Mas a censura na China, no Irã e em Cuba não mostra que a web é mais ameaçadora para esses regimes que para os civis?
Pessoas
censuram por um motivo. Porque têm medo ou querem ter mais poder.
Normalmente, eles querem manter o poder. O Irã censura porque teme que
iranianos sejam influenciados por material de fora do país. E quem
publica isso? Bom, alguns são dissidentes genuínos, mas também há
empresas de fachada, criadas por israelenses e americanos.
Denunciamos
essas empresas no WikiLeaks. Mas acho que é saudável que governos
tenham medo das pessoas. É ótimo que a China esteja com medo do que sua
população pense. A China baniu o WikiLeaks em 2007. Pelo que sabemos,
foi o primeiro país a bani-lo. Temos travado uma guerra para superar o
firewall chinês.
Qual sua avaliação sobre o argumento de que os documentos divulgados pelo WikiLeaks foram obtidos de forma ilegal?
Generais não definem a lei. Ou ao menos não deveriam. Se falamos da situação americana, foi perfeitamente legal.

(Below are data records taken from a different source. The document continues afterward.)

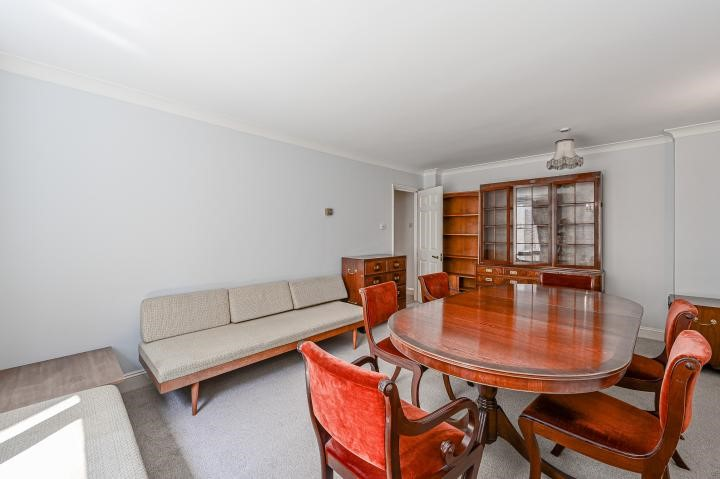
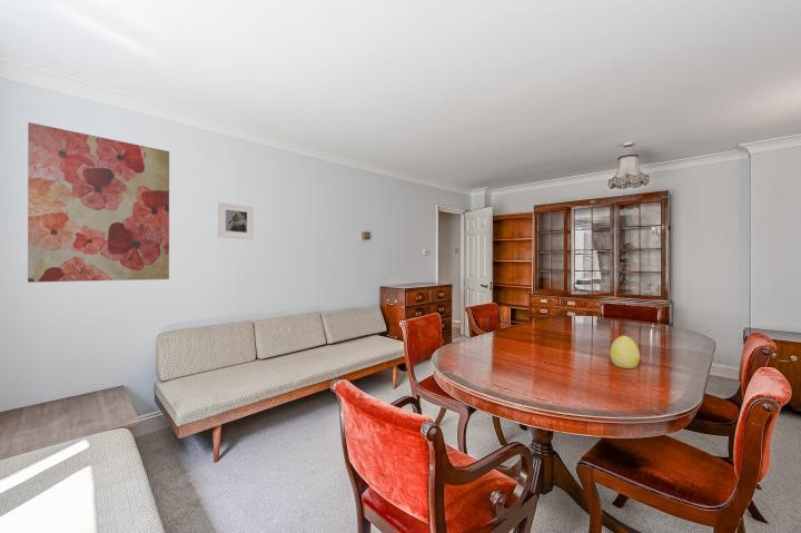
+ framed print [217,201,255,240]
+ decorative egg [610,335,641,369]
+ wall art [27,121,170,284]
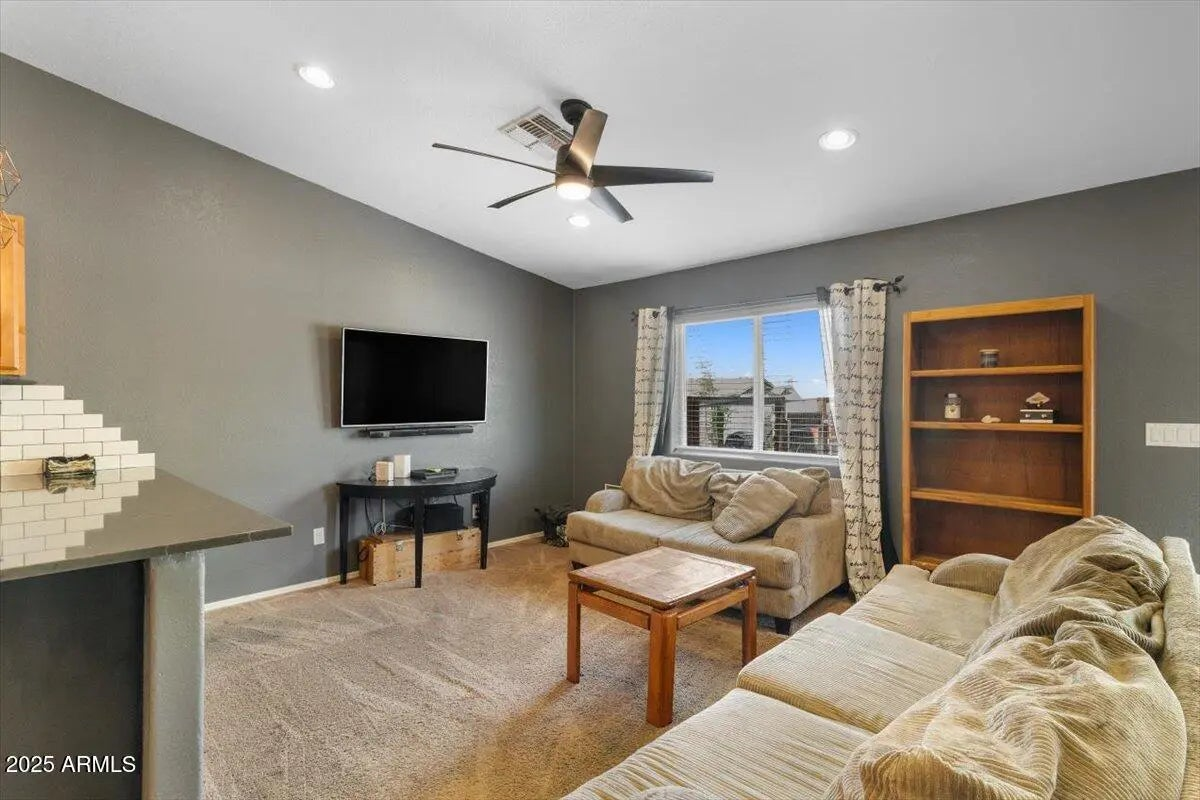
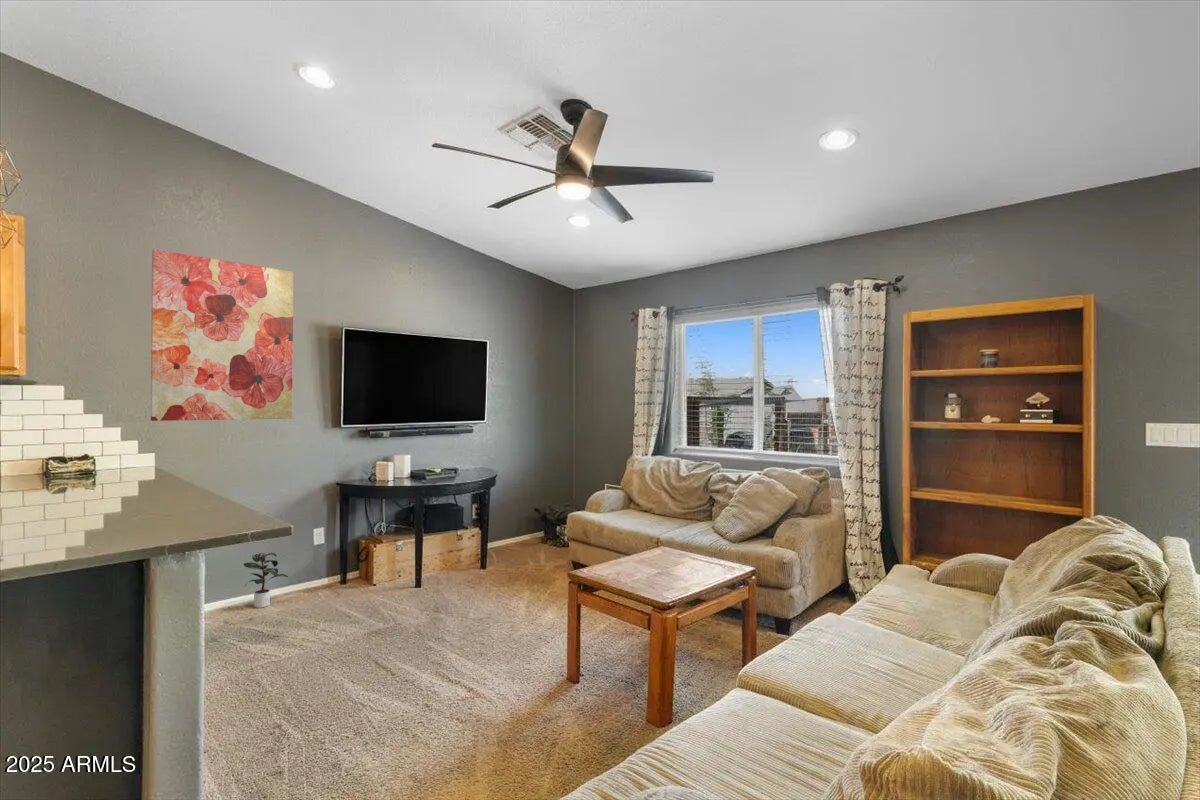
+ wall art [150,248,294,422]
+ potted plant [243,552,289,609]
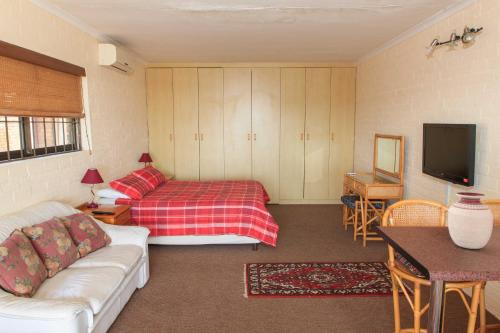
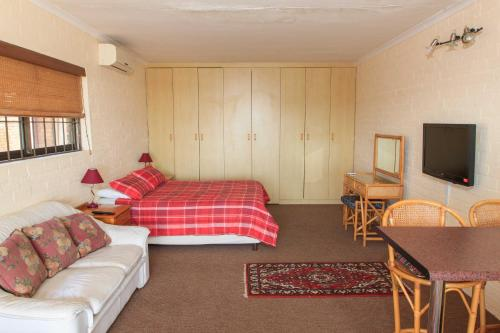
- vase [447,191,494,250]
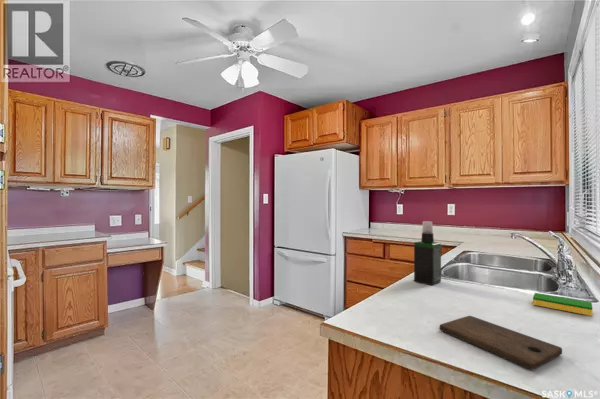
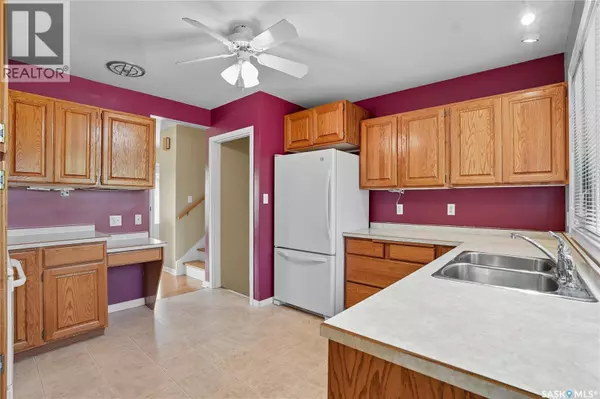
- spray bottle [413,220,442,286]
- cutting board [439,315,563,371]
- dish sponge [532,292,594,317]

A obtenção dos documentos?
Sim,
a forma com que foram obtidos. Militares americanos não têm direito de
acobertar crimes. Não podem usar a confidencialidade de documentos para
manter um crime sigiloso. Às vezes, a polícia tem de manter algo
secreto. Uma investigação sobre a máfia deve ser mantida em sigilo.
Outras organizações, como editores e jornais, têm a responsabilidade
perante o público de publicar informação que o ajude a entender o mundo.
Como vê o comportamento dos governos latino-americanos diante da internet e da imprensa?
É bem variado e há vários problemas. Comparado com o restante do mundo, a região está bem.
O presidente (do Equador) Rafael Correa ataca muito a imprensa. O que o sr. acha disso?
Deveria
atacar mais. A primeira responsabilidade da imprensa é a precisão e a
verdade. O grande problema na América Latina é a concentração na mídia.
Há seis famílias que controlam 70% da imprensa no Brasil, mas o problema
é muito pior em vários países. Na Suécia, 60% da imprensa é controlada
por uma editora. Na Austrália, 60% da imprensa escrita é controlada por
(Rupert) Murdoch. Portanto, quando falamos em liberdade de expressão,
temos de incluir a liberdade de distribuição, uma das coisas mais
importantes que a internet nos deu.
O sr. é herói ou criminoso?
Sou
apenas um cara. Todos vivemos só uma vez. Todos temos responsabilidade
de viver de acordo com nossos princípios. Tento fazer isso. Não preciso
me definir. Na verdade, quando as pessoas se definem, na maioria das
vezes, estão mentindo.
Por que o sr. não volta à Suécia (onde é acusado de crime sexual)?
Seria
extraditado para os EUA. Os EUA têm processo contra mim e o WikiLeaks. O
governo diz em seus documentos internos que a investigação é de tamanho
e natureza sem precedentes. É algo sério que envolve mais de uma dúzia
de agências.
O sr. disse que publicará cerca de um milhão de documentos em 2013. Algo sobre o Brasil?
Sim. Publicaremos muito sobre o Brasil neste ano.